Маме я сказал, что мы с труппой едем на гастроли, возможно, что надолго. В театре я взял отпуск за свой счет по семейным обстоятельствам. Там поворчали, но подписали все-таки, потому что на мои-то роли замена была. Я был тогда даже не Иван-дурак, а всего лишь Кощей на один акт, да еще Баба-Яга, и вот этот, как его, "Сниб, снаб, снурре" – из Снежной Королевы. Это все весело, забавно, особенно, если не тридцать раз в сезон, а по сложности перевоплощения это сравнимо лишь с камнем преткновения актерского мастерства – вечной ролью "Кушать подано". С Сашей мы договорились. Он дал мне ключ от дачи, но попросил при этом не ломать его кровать. Мы основательно "попили водочки" и даже начали спаивать Линду. Потом Саша устал и отключился – я еще подумал: "Какой слабак..." Утром мы позавтракали "братской могилой" (все т же кильки в томате), а Линда так и не выползла из-под шкафа. Спину ломило после ночи на стуле. К часу дня я все-таки выполз наружу и поплелся на вокзал. Взял билеты до этой самой Кремидовки, туда и обратно и отправился навстречу приключениям. Прибыв на место, я зашагал от станции к школе и мне вспомнилась загадка, известная в свое время: "Что общего у атомной бомбы с коммунизмом?" – И то, и другое, стирает грань между городом и деревней. Тут же были стерты грани между дорогой и кюветом, между русским и украинским, между трезвостью и нормой жизни. И еще приятная деталь: идешь по улице и не ощущаешь шоры на глазах, в виде домов. Чтобы увидеть небо, недостаточно просто поднять глаза, а надо еще повертеть головой, от горизонта к горизонту. Земли визуально становится меньше, и хочется простить ей все ее маленькие изъяны. Невероятное количество кузнечиков – из-под ног. Запах навоза загадочнее любых "Парфум де Франс", и начинаешь понимать, что женщина – не единственное достижение Творца, хоть они и пытаются уверить нас в обратном. Гуси мычат, собаки квакают, блеют вороны. В общем, благодать.

6.

Вот и школа. Двухэтажная, квадратная, розовая, как мечта детства, и пустая. Техничка бальзаковского возраста моет коридор. Я поздоровался и сделал попытку узнать, как найти дядю Колю. Я, мол, из города, от родственников, с приветом.
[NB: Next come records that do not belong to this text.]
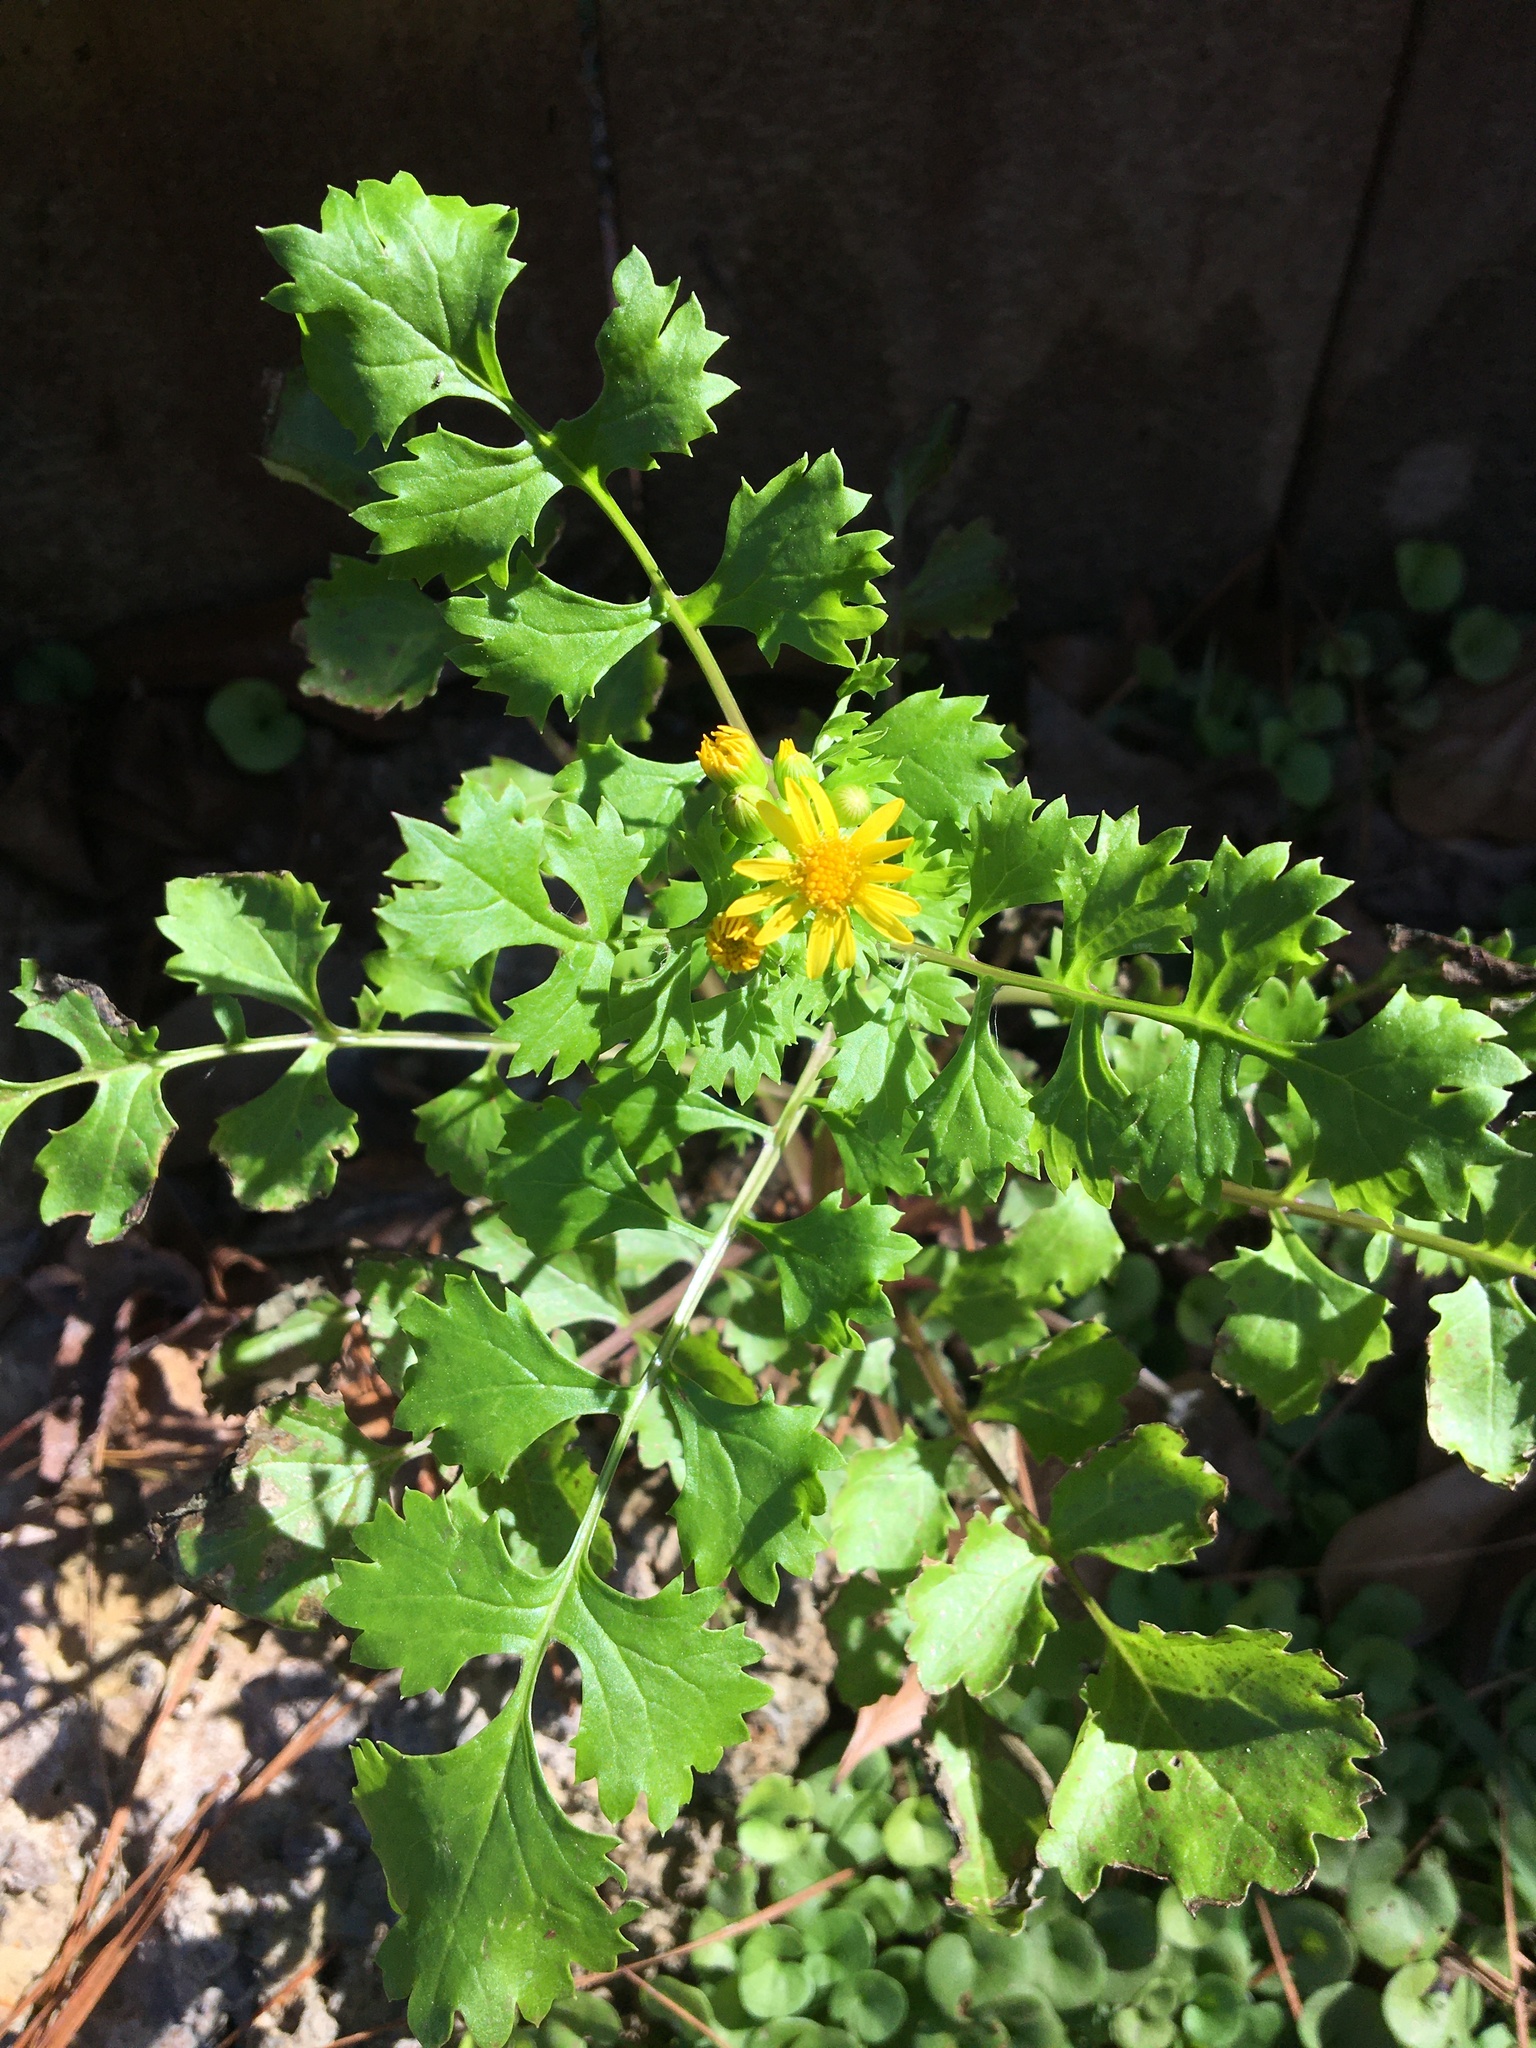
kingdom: Plantae
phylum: Tracheophyta
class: Magnoliopsida
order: Asterales
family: Asteraceae
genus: Packera
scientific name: Packera glabella
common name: Butterweed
– Який Николай Иванович? А-а-а... Так вин вже давно на пэнсии. Так, так, вам скажуть. Я ж сама в нього вчилася. Отак пидете, биля церквы, та й у самый кинэць. В нього така хата голуба. Побачитэ. Отлично, значит он, по крайней мере, жив. Я узнал его сразу, как только увидел. Это был худощавый старик лет восьмидесяти, во френче цветачайной розы. В молодости, он , вероятно, был выше меня, если сейчас я был только на пару сантиметров выше его. Жиденькая бороденка, редкие седые волосы и очки в пластмассовой оправе, с большими диоптриями. Божий одуванчик! A la академик Зелинский (тот самый, который изобрел противогаз).
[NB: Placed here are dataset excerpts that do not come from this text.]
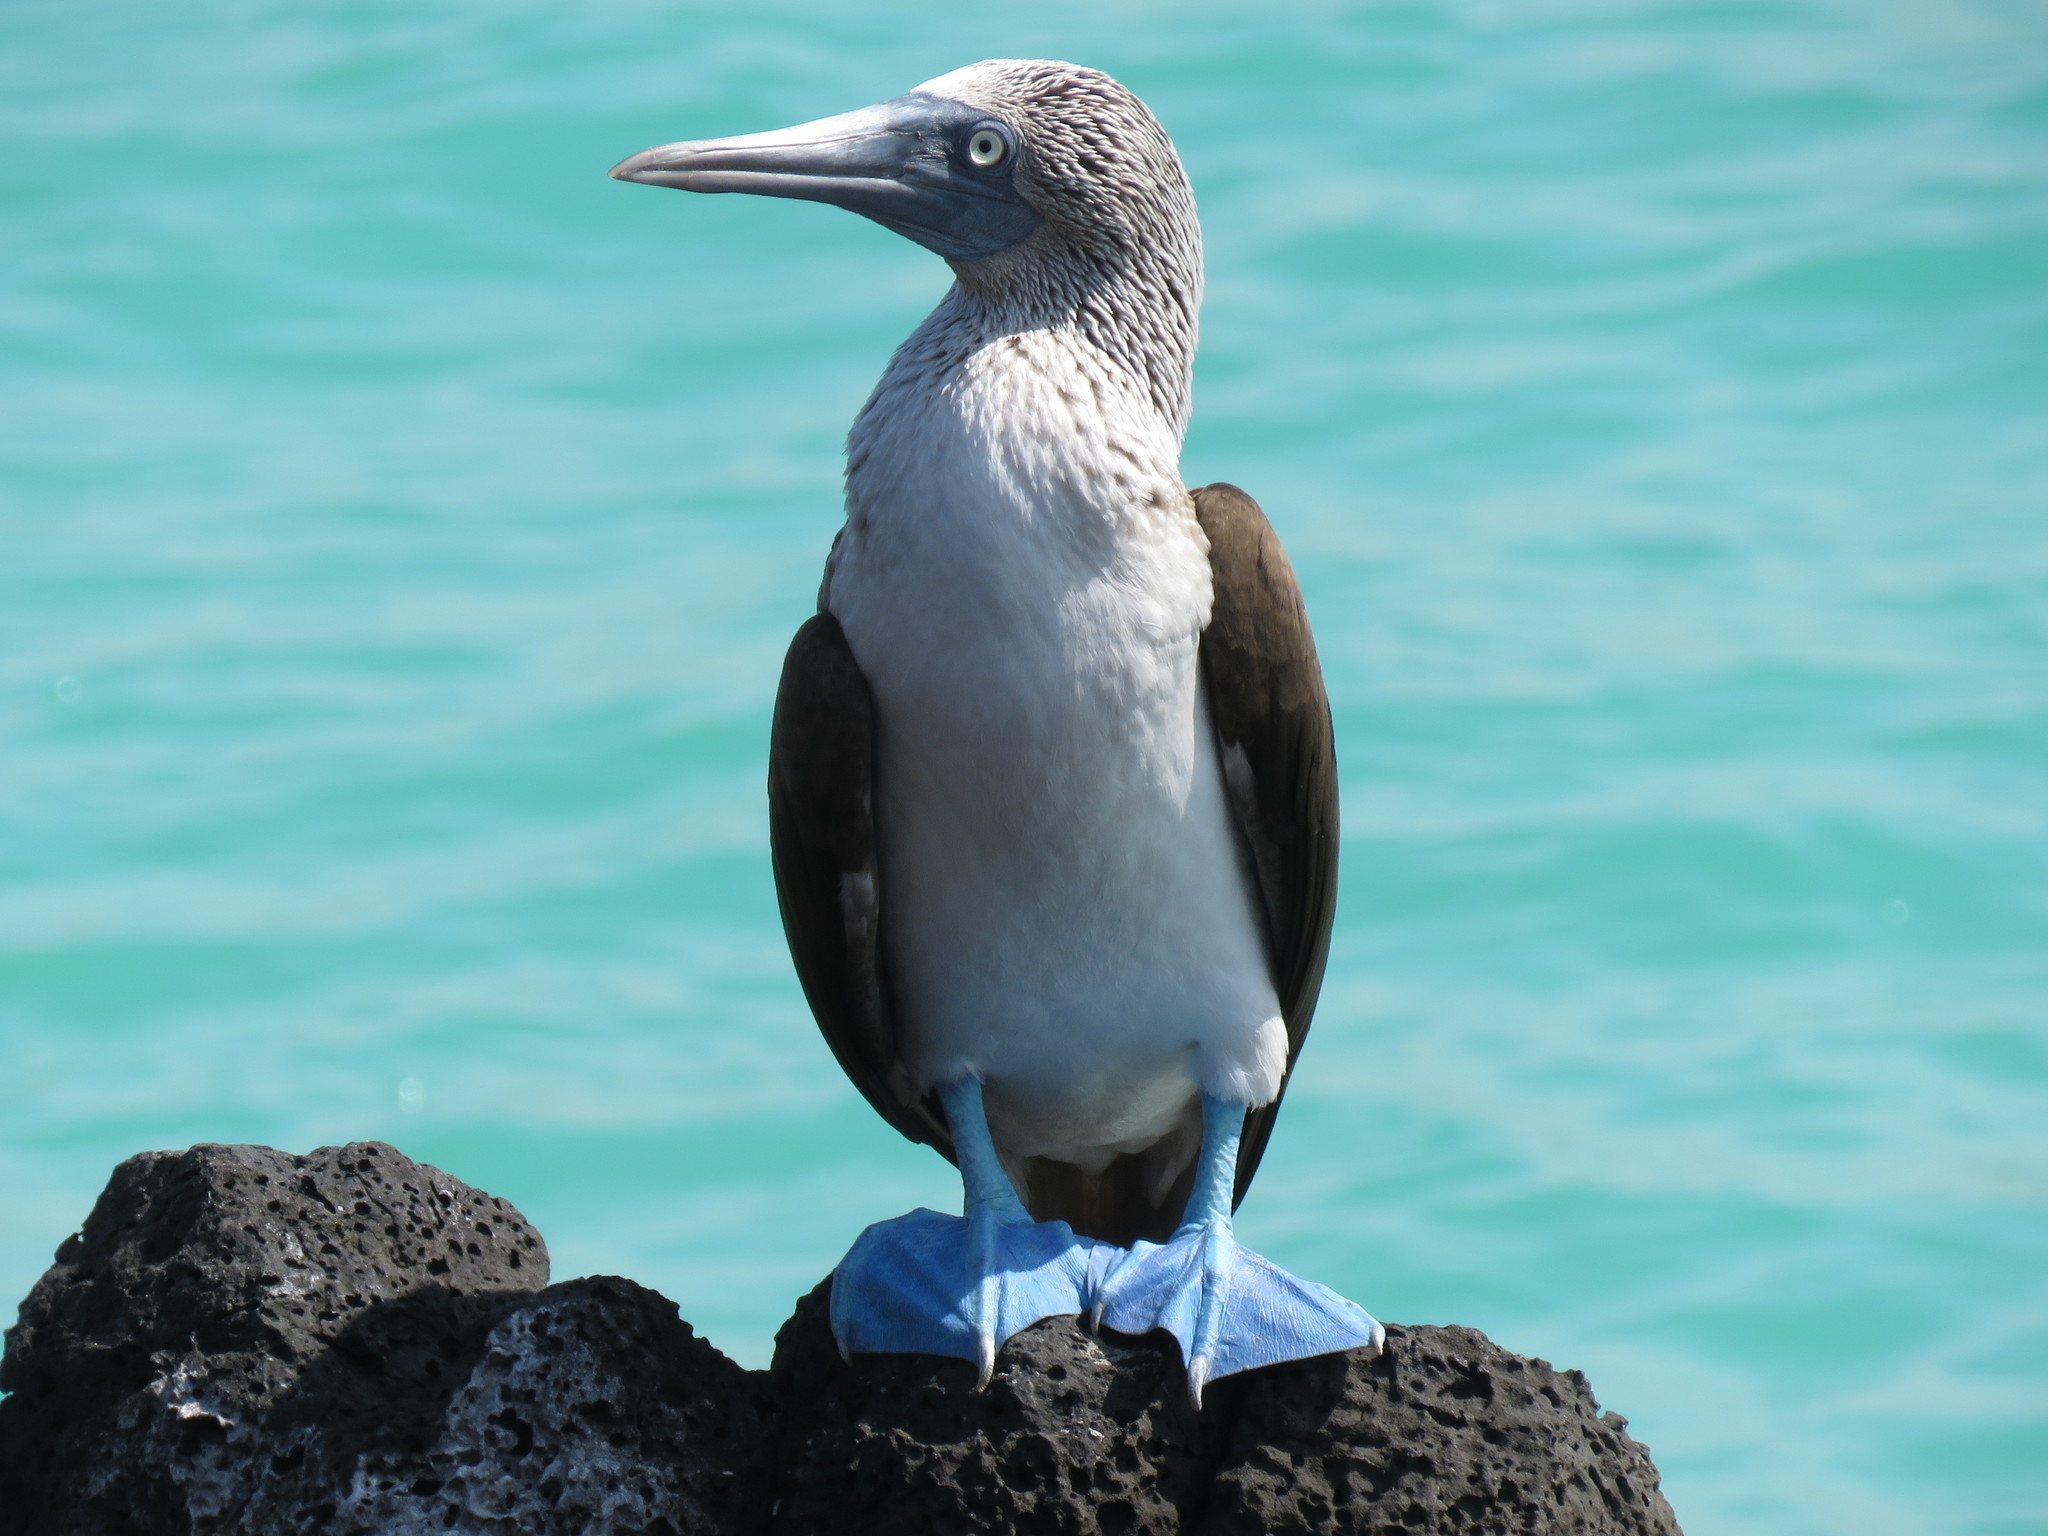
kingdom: Animalia
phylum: Chordata
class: Aves
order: Suliformes
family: Sulidae
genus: Sula
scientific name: Sula nebouxii
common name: Blue-footed booby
– Здравствуйте, Николай Иванович! Я не ошибся?

– Доброго здоровья, молодой человек. Да, я – Николай Иванович. Может, зайдете?

– Спасибо, – я закрыл за собой калитку и приблизился к нему:

– Я тут проездом, вот Марк Александрович и просил меня заглянуть к вам, передать привет.

– Так вы от Марика? – засуетился старик, – что ж мы стоим? Пожалуйте в дом! Проходите, будьте как дома, – он взял меня за руки так, будто боялся, что я сейчас исчезну. Он завел меня в прохладную комнату, усадил на стул и стал созерцать, так, что я первый нарушил паузу:

– Марк Александрович... Вобщем, дядя Марик просил узнать, как вы тут... Он сейчас очень занят, особенно последнее время... Иногда, знаете, даже и письма некогда толком написать...но это ничего не значит...

– Да-а. Спасибо еще, что хоть открытку прислал в прошлом году, с Днем Победы. А так – думает, наверное: что толку писать – старик все равно из ума выжил...

– Ну что вы. Я уверен, он так не думает. А писать письма – это действительно не всегда получается. Подробно – не выходит, а по две строчки, для проформы – тоже не лучший вариант. Он так и говорил.

– Значит, лучше совсем ничего... – он загрустил, помолчал некоторое время. Я не встревал, пока он сам не улыбнулся и не сказал:

– Вы уж извините, а то я на вас набросился. Это сгоряча. Я все понимаю, жизнь сложная. Когда сидишь без дела, скучаешь, а когда занят?

– Думаешь; где бы только минуту выкроить! Где уж тут скучать? Знаю, знаю и не обижаюсь. Но все-таки за столько лет, мог бы хоть раз заехать ко мне, ведь, небось, по всей стране катается! Что ж мне, о нем только в газетах читать? Ладно, ладно, не буду. Мы поговорили о том, о сем, старик немного отошел. Я рассказал ему, кто Марк для меня – други учитель. Поговорили о моей работе в кино, о Марке. Потом я порасспросил его. Он отвечал охотно и мои уши были полностью в его распоряжении. Где он воевал, за что его репрессировали:

– Вот так, в один прекрасный день... Я так и не понял, за что.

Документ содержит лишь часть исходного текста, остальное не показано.